Syndicat des copropriétaires

Le syndicat des copropriétaires a la personnalité civile aux termes de l’article 14 alinéa 1er de la loi de 1965…Il n’y a pas d’élection au syndicat des copropriétaires, cette personne morale apparaît naturellement à partir du moment ou une copropriété est constituée.
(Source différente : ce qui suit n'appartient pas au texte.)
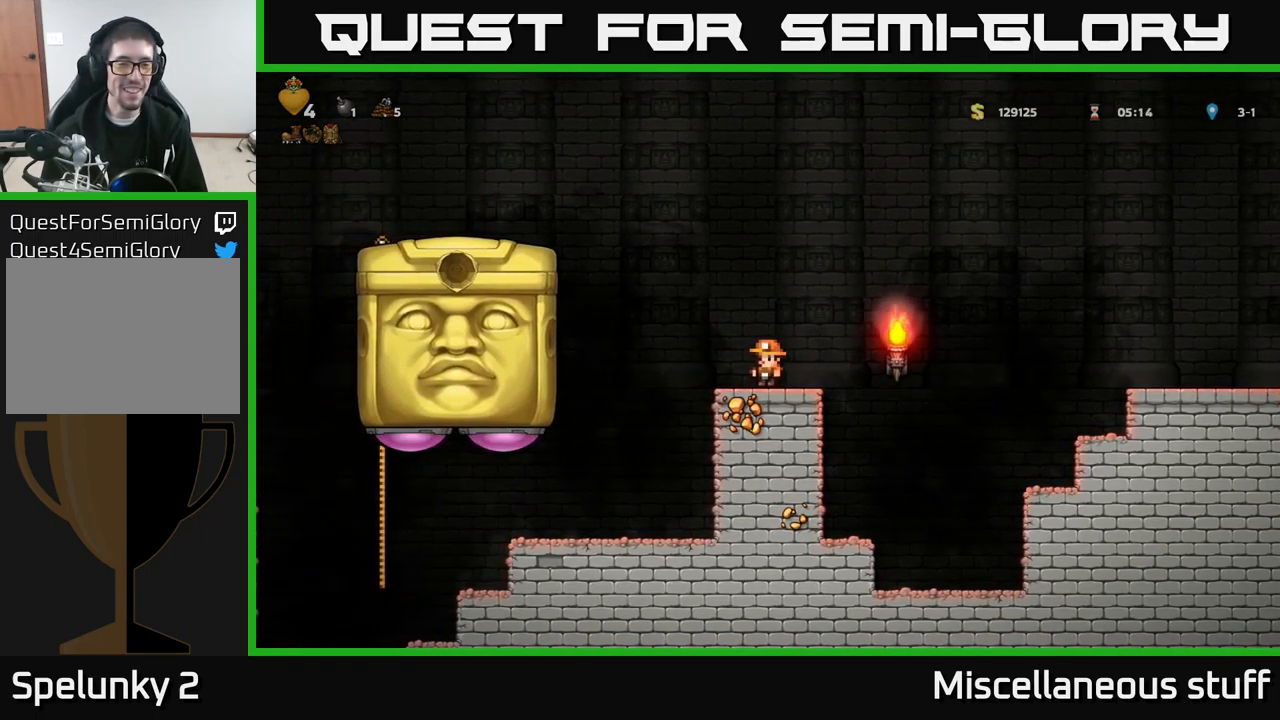
{"buttons": [], "left_stick": "center", "events": []}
Une copropriété a NÉCESSAIREMENT un syndicat des copropriétaires.

Un arrêt du 31 janvier 2012 précise que :

« l’article 14 de la loi de 1965, qui relève, lui, de l’ordre public exprès, précisant que la collectivité des copropriétaires est constituée en un syndicat qui a la personnalité civile »

– Situation juridique du syndicat :

Le syndicat détient des droits sur les biens des copropriétaires, mais en aucun il ne peut se substituer aux intérêts personnels des copropriétaires. La mission du syndicat recoupe un objet précis, l’immeuble. Le syndicat des copropriétaires incarne la collectivité des copropriétaires, mail ne représente pas les copropriétaires INDIVIDUELLEMENT.

Il disparaîtra quand la copropriété s’éteint c’est-à-dire si tous les lots sont détenus entre les mains d’une même personne ou si l’immeuble est détruit. La qualification de personne morale lui octroie des droits comme celui d’agir en justice, c’est à dire de représenter et de défendre les intérêts de la copropriété. Le syndicat des copropriétaires a un siège aux terme de l‘article 62-1 du décret de 1967.

– Les domaines d’intervention du syndicat des copropriétaires :

Le périmètre d’action du syndicat concerne la conservation de l’immeuble et l’administration des parties communes aux termes des articles des articles 14 alinéa 4 et articles 41-1. Le lieu ou agit le syndicat des copropriétaires c’est la copropriété et que la copropriété. Le syndicat a un domaine d’intervention spécial, l’immeuble.

Dans certaines situations les intérêts du syndicat des copropriétaires et ceux des copropriétaires se confondent. En effet quand certains votes fondamentaux sont mis à l’ordre du jour et validés par l’assemblée générale des copropriétaires, les copropriétaires et le syndicat des copropriétaires parlent d’une même voix. Ces délibérations concernent les décisions les plus importantes en lien avec la vie de la copropriété.

Il s’agit des décisions prises à l’unanimité des copropriétaires. Un arrêt du 31 octobre 2011 précise que : 

« le règlement de copropriété ne peut être modifié en ses stipulations relatives à la destination de l’immeuble que par une décision de l’assemblée générale des copropriétaires prise à l’unanimité ».

Ces votes engagent notamment la vente de parties communes ou encore la destination des parties communes. L’article 14 de la loi de 1965 détermine que le syndicat ne peut intervenir directement dans le cadre de ses attributions sur les parties privatives des lots de copropriété.

-La responsabilité du syndicat des copropriétaires

L’objet de l’intervention du syndicat est la conservation de l’immeuble et l’administration des parties communes. Quand le syndicat ne respecte strictement ses obligations il peut être facilement engager en responsabilité par les copropriétaires et vis à vis des tiers à la copropriété.

Le principe de la responsabilité est très clairement explicité à l’article 14 alinéa 4. Il est utile de préciser que le régime de responsabilité du syndicat ne connaît pas de cause d’exonération de responsabilité. Donc, le syndicat ne peut mettre en avant aucun argument, pour essayer de limiter sa responsabilité.

Attention : N’ayez pas peur, ce n’est pas parce qu’aucune cause d’exonération de responsabilité ne peut être reconnue que le syndicat paiera la totalité des sommes qui lui sont réclamées. C’est la qualité de votre avocat qui pourra faire la différence et les éléments objectifs de votre dossier.

Un arrêt de la Cour de Cassation du 12 septembre 2012 précise que si un trouble trouve son origine dans les parties communes c’est le syndicat des copropriétaires qui est responsable si la faute d’un copropriétaire n ‘est pas montrée.

Les troubles de voisinage peuvent engager la responsabilité du syndicat des copropriétaires s’ils trouvent leur origine dans les parties communes.(gros œuvres, toitures, canalisations, etc…). Ainsi, il faudra établir que l’origine des désagréments concernent les parties communes. Il sera aussi surement nécessaire de démontrer que le syndicat des copropriétaires n’a pas rempli au mieux sa mission.